The gas turbine engine 10 has an air bleed valve 44 which is connected to the engine and opens into the engine 10 at a location between the compressor outlet 30 and turbine inlet 34. The air bleed valve has a butterfly 46 which is pivotally connected to a housing 48 of the valve 44 and moveable between a first position at which at least a portion of the air flow directed from the compressor portion 12 to the combustor 14 is purged and a second position at which the air flow from the compressor portion 12 is directed towards the combustor 14. A control means 50 moves the air bleed valve between the first and second positions by pivotally moving the butterfly 46 between open and closed positions relative to the housing 48. It should be noted that other types of air bleed valves 44 such as gate valves, spool valves and the like would be suitable substitutes and considered with equivalence.

The control means 50 includes either a linear or rotary actuator. The actuators may be electrical or fluid operated motors of any suitable well-known construction. The actuators are connected to the butterfly 46. The control means 50 includes logic means for pivoting the butterfly 46 towards the open or closed positions and thereby varies the amount of air flow purged from the combustor 14. The control means 50 responds to signals from a controller 58 and causes the linear or rotary actuator to move the butterfly 46 towards the open and closed positions based on the signal received. The control means 50 includes either electro-hydraulic valves connected to the actuator or an electric motor control circuit connected to the electric motor. Such control means 50 are well known in the field and will not be elaborated on in any greater detail.

In a single shaft engine, the air bleed valve 44 is replaced by a plurality of variable inlet guide vanes 28. A control means 50', very similar in construction to control means 50, varies the pitch of the inlet guide vanes 28. Control of the position of the inlet guide vanes 28 is achieved in a similar manner as that of the air bleed valve 44. Specifically, the control means 50' includes rotary or linear actuators of either the fluid or electrically operated type. The actuators are connected to the inlet guide vanes 28 via any suitable linkage arrangement. The control means 50' controls either the delivery of electrical energy or fluid flow to the actuators and thereby controls pivotal movement of the inlet guide vanes 28. The control means 50' includes logic means for pivoting the guide vanes 28 towards the open or closed positions and thereby varies the amount of air flow entering the compressor portion 12. The control means 50' responds to signals from controller 58. Such control means 50' are well known in the field and will not be elaborated on in any greater detail.

────────

PROBLEMS TO WORK ON -
• A. Answer these from the air bleed valve description:
(i) Which part of the air bleed valve is pivotally connected to housing 48?
(ii) What does control means 50 respond to?
(iii) In a single shaft engine, what replaces air bleed valve 44?
• B. In the air bleed valve description, list every reference number in the paragraph starting "In a single shaft engine," each with the part it labels.

────────

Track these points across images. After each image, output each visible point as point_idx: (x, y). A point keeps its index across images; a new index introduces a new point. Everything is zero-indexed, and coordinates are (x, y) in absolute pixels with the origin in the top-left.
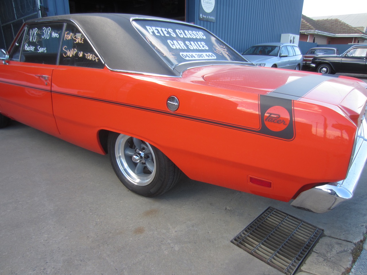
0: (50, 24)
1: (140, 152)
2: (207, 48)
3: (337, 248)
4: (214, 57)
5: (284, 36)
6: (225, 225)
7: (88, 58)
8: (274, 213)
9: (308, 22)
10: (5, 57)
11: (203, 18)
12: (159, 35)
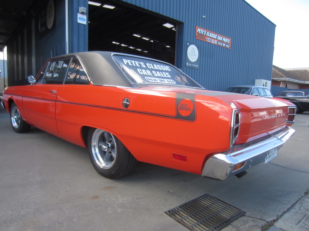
0: (63, 59)
1: (109, 144)
2: (170, 77)
3: (251, 223)
4: (174, 82)
5: (257, 81)
6: (164, 202)
7: (82, 78)
8: (209, 198)
9: (280, 72)
10: (33, 81)
11: (189, 65)
12: (132, 65)
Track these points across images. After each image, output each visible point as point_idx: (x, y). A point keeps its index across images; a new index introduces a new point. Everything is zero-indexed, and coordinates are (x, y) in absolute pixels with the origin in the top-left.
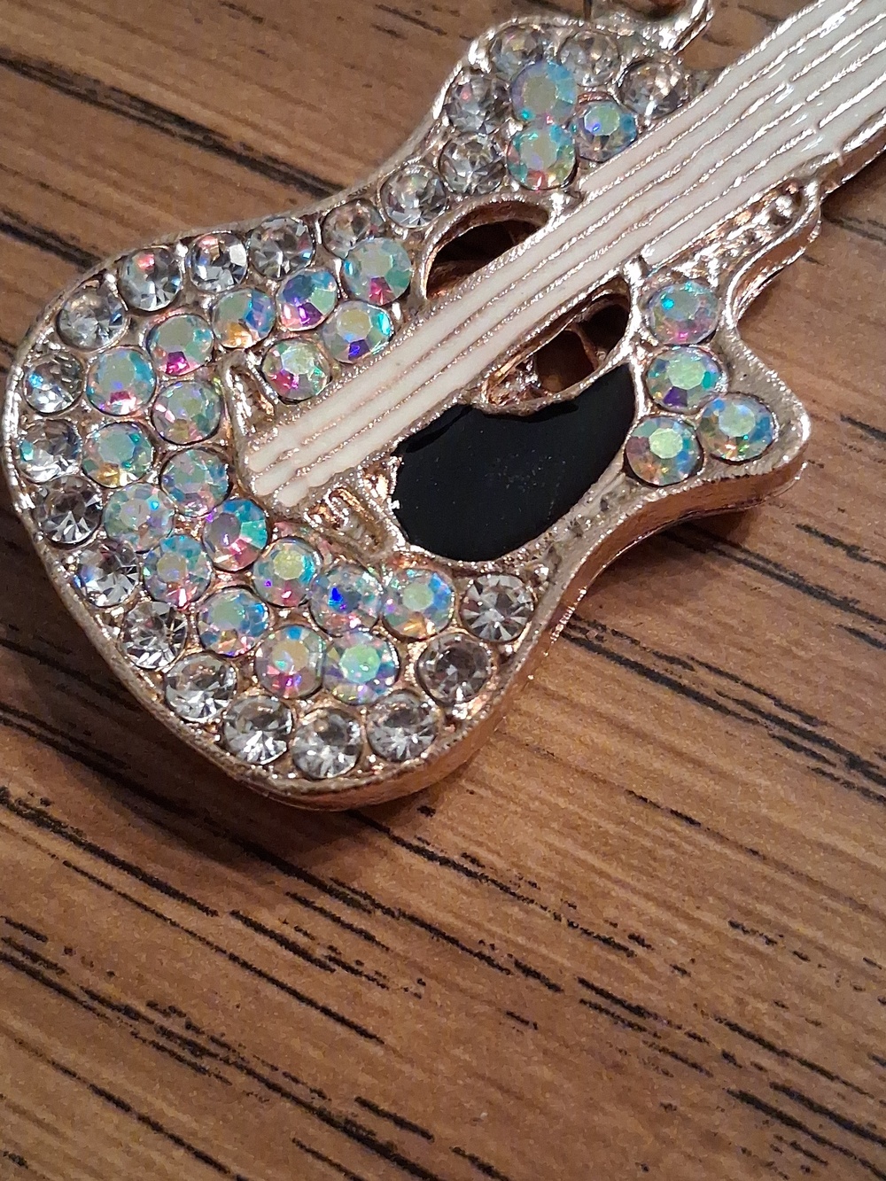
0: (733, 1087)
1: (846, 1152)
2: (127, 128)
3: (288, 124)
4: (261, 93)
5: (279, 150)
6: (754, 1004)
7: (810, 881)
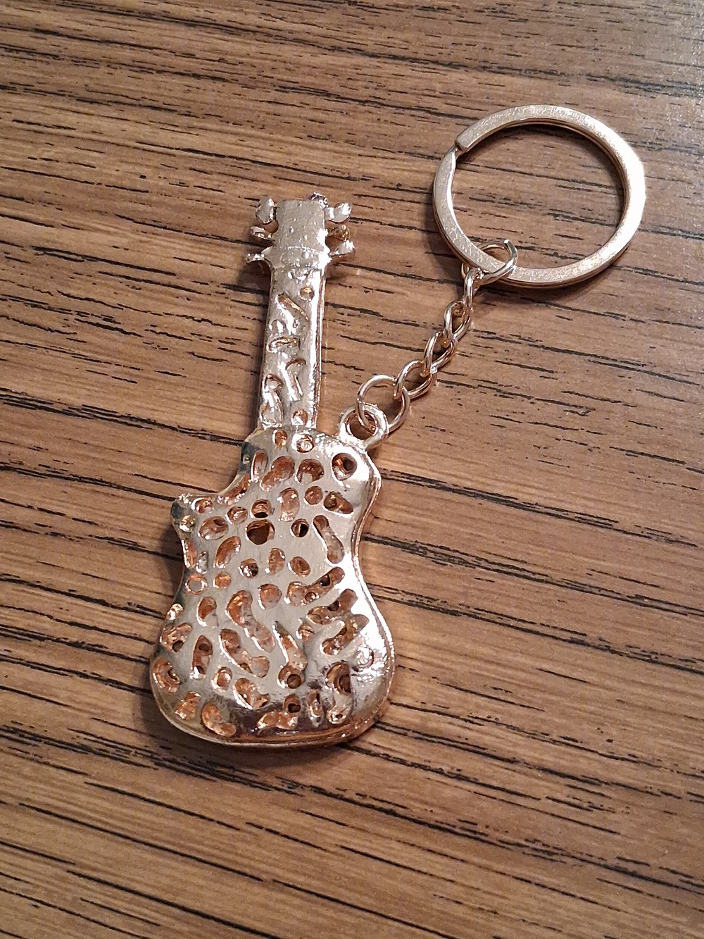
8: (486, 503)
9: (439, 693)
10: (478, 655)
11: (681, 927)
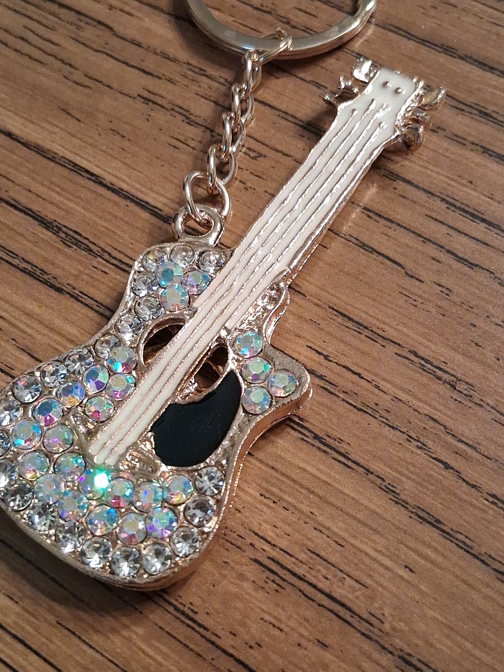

────────

RESULTS -
• A.
(i) Butterfly 46.
(ii) Signals from controller 58.
(iii) A plurality of variable inlet guide vanes 28.

• B.
- 44: air bleed valve
- 28: variable inlet guide vanes
- 50': control means
- 50: control means
- 12: compressor portion
- 58: controller